The starting point in analyzing this is the statutory expression "wage earning capacity." The majority attempts to convince that a distinction exists between "wages earned" and "wage earning capacity." In truth, capacity to earn wages and wages earned will rarely differ. This is illustrated by the fact that, when applying its definition to Charles Sington, the majority assumes they are the same. Slip op at 24. Also, it cites with approval Justice Weaver's words: "the most basic interpretation of 'wage earning capacity' is that it describes an employee's ability to earn wages." Slip op at 18.


The majority provides no persuasive examples how it could be that an employee would be earning at under capacity if not disabled. By definition, normally, what the employee earns is what the job will pay at any given time. Hence, "wage earning capacity" and "wages earned" are, practically speaking, synonymous. It follows, then, that as the majority reads it, the first sentence in § 301(4) contradicts the second. It reads: "The establishment of disability does not create a presumption of wage loss."


If one must prove a wage loss to make out a disability, the second sentence of § 301(4) is rendered nugatory. If one cannot be disabled absent a wage loss, the establishment of a disability relies on a wage loss. The majority confirms this by quoting with approval from Pulley to the effect that "the wages earned" are one of the "complex of fact issues" used to determine wage earning capacity. Slip op at 16. Pulley v Detroit Engineering & Machine Co, 378 Mich 418, 423; 145 NW2d 40 (1966). Of course, Haske disagreed with Pulley.


The Haske decision is based on the proposition that § 301(4), properly defined, treats "disability" and "wage loss" as distinct concepts.

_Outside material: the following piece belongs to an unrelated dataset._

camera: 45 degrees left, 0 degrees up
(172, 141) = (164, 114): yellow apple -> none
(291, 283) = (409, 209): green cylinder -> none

Defining a disability as the majority does, as a loss of capacity to earn maximum wages in one's field, when there can be no presumption of a wage loss in the definition, is nonsense.


The majority has defined "earning capacity" using a rigid textualist approach to statutory interpretation (and, as I have pointed out, it makes no meaningful distinction from "wages earned"). However, the statutory expression is not "earning capacity." Rather, it is "wage earning capacity."


A plain meaning interpretation of that expression is that "wage earning" is an expression akin to "wage earner," which is defined as "a person who works for wages." Random House Webster's College Dictionary (1995). Hence "wage earning capacity" means "the capacity of a person who works for wages." Using that, the proper interpretation of the first sentence of § 301(4) becomes "disability is a limitation after work-related injury or illness in the capacity of a person who works for wages in work for which the person is qualified and trained." Then, the second sentence of §301(4), " he establishment of disability does not create a presumption of wage loss," is not rendered nugatory or contradictory. Also, the holding in Haske is shown to be correct. See Haske at 653-654 and slip op at 2 (Cavanagh, J.).


Even if "wage earning capacity" were defined as if it read "earning capacity," the majority's definition is off the mark. Black's Law Dictionary (6th ed) defines "earning capacity," inter alia, as the "Fitness, readiness and willingness to work, considered in connection with opportunity to work." The emphasis is on capacity to perform the work.